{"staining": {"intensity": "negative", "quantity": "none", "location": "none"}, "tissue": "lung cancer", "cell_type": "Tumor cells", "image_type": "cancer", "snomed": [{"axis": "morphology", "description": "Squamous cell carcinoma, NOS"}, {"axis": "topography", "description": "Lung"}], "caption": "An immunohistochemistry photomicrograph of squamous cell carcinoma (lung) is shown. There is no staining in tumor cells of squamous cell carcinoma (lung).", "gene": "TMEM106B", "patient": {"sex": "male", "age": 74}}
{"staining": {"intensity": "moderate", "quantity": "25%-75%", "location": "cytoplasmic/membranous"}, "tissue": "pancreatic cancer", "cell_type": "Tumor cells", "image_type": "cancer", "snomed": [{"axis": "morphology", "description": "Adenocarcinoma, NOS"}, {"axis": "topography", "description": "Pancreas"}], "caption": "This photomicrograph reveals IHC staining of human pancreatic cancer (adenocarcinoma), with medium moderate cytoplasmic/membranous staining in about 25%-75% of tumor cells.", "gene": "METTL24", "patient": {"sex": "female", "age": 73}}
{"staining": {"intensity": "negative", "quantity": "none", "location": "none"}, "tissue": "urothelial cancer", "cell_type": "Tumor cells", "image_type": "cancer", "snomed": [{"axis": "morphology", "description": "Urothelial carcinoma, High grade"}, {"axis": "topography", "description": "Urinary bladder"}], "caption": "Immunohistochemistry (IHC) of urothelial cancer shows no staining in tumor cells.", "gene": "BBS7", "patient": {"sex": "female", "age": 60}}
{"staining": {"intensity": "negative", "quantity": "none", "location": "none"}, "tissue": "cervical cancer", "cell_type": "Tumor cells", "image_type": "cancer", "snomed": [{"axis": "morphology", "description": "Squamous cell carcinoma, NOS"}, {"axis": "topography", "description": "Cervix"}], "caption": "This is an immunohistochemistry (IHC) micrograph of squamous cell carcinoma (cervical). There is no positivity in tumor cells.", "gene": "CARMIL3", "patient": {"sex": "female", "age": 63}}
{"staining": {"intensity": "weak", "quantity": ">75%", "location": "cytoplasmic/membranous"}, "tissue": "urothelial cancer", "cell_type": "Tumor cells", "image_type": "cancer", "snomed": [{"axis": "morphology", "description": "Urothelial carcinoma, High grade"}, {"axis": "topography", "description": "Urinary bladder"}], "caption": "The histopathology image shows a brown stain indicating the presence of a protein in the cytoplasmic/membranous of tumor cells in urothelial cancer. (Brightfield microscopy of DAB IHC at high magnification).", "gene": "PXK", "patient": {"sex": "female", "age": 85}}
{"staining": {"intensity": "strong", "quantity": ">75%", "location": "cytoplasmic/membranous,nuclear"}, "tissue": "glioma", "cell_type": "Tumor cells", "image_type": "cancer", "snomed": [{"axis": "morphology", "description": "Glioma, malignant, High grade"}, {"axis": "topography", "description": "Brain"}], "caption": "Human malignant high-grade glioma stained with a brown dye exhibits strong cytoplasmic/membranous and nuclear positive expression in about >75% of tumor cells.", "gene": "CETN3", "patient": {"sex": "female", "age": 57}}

WHAT THE EXERCISE ASKS:
The required result is an exact repetition of the lines from the one containing "(IHC) of urothelial" through the last line of the data.

EXERCISE RESPONSE:
{"staining": {"intensity": "negative", "quantity": "none", "location": "none"}, "tissue": "urothelial cancer", "cell_type": "Tumor cells", "image_type": "cancer", "snomed": [{"axis": "morphology", "description": "Urothelial carcinoma, High grade"}, {"axis": "topography", "description": "Urinary bladder"}], "caption": "Immunohistochemistry (IHC) of urothelial cancer shows no staining in tumor cells.", "gene": "BBS7", "patient": {"sex": "female", "age": 60}}
{"staining": {"intensity": "negative", "quantity": "none", "location": "none"}, "tissue": "cervical cancer", "cell_type": "Tumor cells", "image_type": "cancer", "snomed": [{"axis": "morphology", "description": "Squamous cell carcinoma, NOS"}, {"axis": "topography", "description": "Cervix"}], "caption": "This is an immunohistochemistry (IHC) micrograph of squamous cell carcinoma (cervical). There is no positivity in tumor cells.", "gene": "CARMIL3", "patient": {"sex": "female", "age": 63}}
{"staining": {"intensity": "weak", "quantity": ">75%", "location": "cytoplasmic/membranous"}, "tissue": "urothelial cancer", "cell_type": "Tumor cells", "image_type": "cancer", "snomed": [{"axis": "morphology", "description": "Urothelial carcinoma, High grade"}, {"axis": "topography", "description": "Urinary bladder"}], "caption": "The histopathology image shows a brown stain indicating the presence of a protein in the cytoplasmic/membranous of tumor cells in urothelial cancer. (Brightfield microscopy of DAB IHC at high magnification).", "gene": "PXK", "patient": {"sex": "female", "age": 85}}
{"staining": {"intensity": "strong", "quantity": ">75%", "location": "cytoplasmic/membranous,nuclear"}, "tissue": "glioma", "cell_type": "Tumor cells", "image_type": "cancer", "snomed": [{"axis": "morphology", "description": "Glioma, malignant, High grade"}, {"axis": "topography", "description": "Brain"}], "caption": "Human malignant high-grade glioma stained with a brown dye exhibits strong cytoplasmic/membranous and nuclear positive expression in about >75% of tumor cells.", "gene": "CETN3", "patient": {"sex": "female", "age": 57}}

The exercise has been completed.